TUCUMCARI

In 2006 while driving cross-country I pulled off Interstate 40 for a break in Tucumcari, NM. I was drawn to the historic buildings along Main Street and the way their brilliant colors shone in the western sun light. I roamed with my camera and took a few pictures. At the time, I had no intentions for the photographs. A year later, making the same cross-country drive, I stopped in Tucumcari again. I was surprised at how much the town, a place that previously appeared frozen in time, had changed. Most striking, the landmark Sands Dorsey Drug Store at the corner of Second and Main Street had been gutted by fire. Yellow caution tape and orange construction netting surrounded the building like chalk outlines tracing a fallen body. Signage on several buildings had been removed. One block away from the nearly deserted Main Street, the Ogden Theater, one of the few downtown businesses still in operation, was playing the movie “Forbidden Kingdom”, a fit description of the town itself. These images became the first photographs in my series “Tucumcari”. In the following years I continued to revisit the town and make photographs of storefronts, residents and Tucumcari Mountain, among other subjects. What started as a serendipitous stop became a decade-long project to document this town in flux, affected by both local struggles and a larger national economic down-turn.

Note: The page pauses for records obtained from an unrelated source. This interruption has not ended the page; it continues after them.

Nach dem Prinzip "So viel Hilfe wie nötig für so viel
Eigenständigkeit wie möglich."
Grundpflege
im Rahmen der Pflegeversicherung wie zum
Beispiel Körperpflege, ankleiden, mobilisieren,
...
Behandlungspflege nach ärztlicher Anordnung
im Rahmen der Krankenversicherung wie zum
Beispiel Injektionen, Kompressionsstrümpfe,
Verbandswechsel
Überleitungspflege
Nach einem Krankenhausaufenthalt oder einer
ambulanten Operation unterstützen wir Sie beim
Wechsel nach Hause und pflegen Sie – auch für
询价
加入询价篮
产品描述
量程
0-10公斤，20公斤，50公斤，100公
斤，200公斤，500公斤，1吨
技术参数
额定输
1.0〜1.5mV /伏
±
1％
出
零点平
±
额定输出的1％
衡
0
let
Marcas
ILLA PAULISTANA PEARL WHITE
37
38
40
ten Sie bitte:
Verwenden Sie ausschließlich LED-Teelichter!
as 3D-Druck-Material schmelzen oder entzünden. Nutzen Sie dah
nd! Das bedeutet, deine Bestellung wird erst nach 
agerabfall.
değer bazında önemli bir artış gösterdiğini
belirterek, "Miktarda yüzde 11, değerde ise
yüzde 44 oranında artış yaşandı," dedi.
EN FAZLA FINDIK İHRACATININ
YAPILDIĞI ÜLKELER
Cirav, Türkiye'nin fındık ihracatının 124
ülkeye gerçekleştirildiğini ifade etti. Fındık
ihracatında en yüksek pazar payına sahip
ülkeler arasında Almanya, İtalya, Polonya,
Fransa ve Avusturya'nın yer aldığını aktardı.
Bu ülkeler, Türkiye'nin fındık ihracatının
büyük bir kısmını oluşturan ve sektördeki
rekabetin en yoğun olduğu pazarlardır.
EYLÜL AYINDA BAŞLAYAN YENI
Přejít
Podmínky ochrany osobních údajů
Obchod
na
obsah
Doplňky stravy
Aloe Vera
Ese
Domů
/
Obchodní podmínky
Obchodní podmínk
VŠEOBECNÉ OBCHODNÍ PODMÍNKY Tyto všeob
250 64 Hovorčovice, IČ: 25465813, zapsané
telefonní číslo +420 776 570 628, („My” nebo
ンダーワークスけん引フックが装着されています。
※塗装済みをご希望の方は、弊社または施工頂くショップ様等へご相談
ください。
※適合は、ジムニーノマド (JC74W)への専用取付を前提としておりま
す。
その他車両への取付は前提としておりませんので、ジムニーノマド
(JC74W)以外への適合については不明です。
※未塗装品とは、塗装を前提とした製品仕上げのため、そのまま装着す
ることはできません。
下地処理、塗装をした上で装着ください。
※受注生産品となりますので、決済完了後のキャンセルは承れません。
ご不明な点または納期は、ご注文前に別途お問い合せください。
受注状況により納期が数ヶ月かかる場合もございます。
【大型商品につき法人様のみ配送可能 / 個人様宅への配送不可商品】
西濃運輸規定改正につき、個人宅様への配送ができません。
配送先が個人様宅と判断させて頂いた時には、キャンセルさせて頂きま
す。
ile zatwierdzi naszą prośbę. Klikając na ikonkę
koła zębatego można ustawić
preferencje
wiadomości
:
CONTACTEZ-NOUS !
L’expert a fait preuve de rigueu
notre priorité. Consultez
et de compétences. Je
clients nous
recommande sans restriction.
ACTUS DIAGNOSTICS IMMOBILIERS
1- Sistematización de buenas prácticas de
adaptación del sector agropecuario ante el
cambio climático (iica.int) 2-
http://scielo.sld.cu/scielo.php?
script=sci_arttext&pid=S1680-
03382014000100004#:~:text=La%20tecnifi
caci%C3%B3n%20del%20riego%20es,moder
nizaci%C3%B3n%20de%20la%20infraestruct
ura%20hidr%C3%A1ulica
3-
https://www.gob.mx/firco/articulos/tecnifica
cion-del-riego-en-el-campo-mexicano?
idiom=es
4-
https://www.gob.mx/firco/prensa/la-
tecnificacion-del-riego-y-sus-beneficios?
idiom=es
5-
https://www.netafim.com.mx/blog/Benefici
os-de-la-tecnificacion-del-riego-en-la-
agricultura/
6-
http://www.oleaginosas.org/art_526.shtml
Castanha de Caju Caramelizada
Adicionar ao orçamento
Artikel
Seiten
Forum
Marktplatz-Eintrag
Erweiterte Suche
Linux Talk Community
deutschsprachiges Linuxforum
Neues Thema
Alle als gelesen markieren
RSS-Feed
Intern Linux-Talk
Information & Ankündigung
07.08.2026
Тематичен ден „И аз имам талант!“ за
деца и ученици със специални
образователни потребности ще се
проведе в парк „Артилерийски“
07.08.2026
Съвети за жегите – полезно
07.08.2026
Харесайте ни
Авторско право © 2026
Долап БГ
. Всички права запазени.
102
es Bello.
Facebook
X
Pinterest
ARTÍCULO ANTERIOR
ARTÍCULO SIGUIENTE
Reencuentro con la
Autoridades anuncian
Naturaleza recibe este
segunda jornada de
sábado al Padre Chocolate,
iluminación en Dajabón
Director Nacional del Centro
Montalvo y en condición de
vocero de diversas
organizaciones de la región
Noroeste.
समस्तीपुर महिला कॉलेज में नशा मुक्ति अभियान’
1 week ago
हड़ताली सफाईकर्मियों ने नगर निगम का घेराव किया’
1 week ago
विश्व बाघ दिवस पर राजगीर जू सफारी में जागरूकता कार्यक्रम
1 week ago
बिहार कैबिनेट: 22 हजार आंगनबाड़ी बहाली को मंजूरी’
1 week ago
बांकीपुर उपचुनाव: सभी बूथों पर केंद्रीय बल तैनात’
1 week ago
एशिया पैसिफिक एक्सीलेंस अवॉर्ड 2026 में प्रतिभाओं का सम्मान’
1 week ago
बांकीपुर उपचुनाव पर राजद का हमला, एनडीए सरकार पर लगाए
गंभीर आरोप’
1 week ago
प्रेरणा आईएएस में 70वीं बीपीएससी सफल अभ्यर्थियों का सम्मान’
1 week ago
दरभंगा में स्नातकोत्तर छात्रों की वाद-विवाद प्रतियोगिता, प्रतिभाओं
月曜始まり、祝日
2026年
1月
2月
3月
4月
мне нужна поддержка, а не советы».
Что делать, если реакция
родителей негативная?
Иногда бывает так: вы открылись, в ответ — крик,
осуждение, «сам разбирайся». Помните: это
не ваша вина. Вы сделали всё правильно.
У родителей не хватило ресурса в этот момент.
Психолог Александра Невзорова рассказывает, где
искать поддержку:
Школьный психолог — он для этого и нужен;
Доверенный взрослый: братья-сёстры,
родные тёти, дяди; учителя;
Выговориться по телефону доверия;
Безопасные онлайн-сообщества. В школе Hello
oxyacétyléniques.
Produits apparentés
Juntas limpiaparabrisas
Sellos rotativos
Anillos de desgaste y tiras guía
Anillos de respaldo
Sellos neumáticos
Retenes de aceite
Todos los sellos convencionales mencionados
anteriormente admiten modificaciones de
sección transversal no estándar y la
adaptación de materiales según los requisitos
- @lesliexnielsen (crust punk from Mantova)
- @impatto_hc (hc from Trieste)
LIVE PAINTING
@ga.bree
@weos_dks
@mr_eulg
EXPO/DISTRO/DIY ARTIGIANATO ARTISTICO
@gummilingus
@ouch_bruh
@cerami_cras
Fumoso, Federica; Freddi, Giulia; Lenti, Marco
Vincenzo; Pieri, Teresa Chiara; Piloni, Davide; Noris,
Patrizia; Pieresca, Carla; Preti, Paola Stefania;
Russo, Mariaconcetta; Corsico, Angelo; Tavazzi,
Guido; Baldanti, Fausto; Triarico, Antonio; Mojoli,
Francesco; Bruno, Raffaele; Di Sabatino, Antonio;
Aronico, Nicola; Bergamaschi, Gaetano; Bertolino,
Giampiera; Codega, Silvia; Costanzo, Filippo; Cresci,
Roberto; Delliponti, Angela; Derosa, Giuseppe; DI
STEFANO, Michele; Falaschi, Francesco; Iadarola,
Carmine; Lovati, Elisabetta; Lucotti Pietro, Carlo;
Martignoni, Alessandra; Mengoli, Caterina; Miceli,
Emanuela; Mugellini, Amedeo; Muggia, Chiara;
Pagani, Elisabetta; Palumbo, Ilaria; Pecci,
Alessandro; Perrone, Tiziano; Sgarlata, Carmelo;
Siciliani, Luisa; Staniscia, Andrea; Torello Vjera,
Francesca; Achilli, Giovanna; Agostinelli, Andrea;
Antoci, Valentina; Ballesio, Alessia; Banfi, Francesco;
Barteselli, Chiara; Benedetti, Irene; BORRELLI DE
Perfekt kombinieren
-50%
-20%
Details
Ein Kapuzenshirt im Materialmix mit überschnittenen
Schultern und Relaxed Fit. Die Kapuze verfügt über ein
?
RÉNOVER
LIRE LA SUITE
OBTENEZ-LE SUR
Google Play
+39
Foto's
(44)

Recent developments in Tucumcari have been along the interstate. Some chain restaurants and motels continue to be erected though many of the town's small independent establishments have been abandoned and sometimes bulldozed and cleared away occasionally leaving their iconic neon signs standing like tombstones over empty lots. The town’s centennial occurred in 2008. Though it passed uncelebrated, I felt it an appropriate time to consider this distinctly American place caught between a vanishing past and an uncertain future.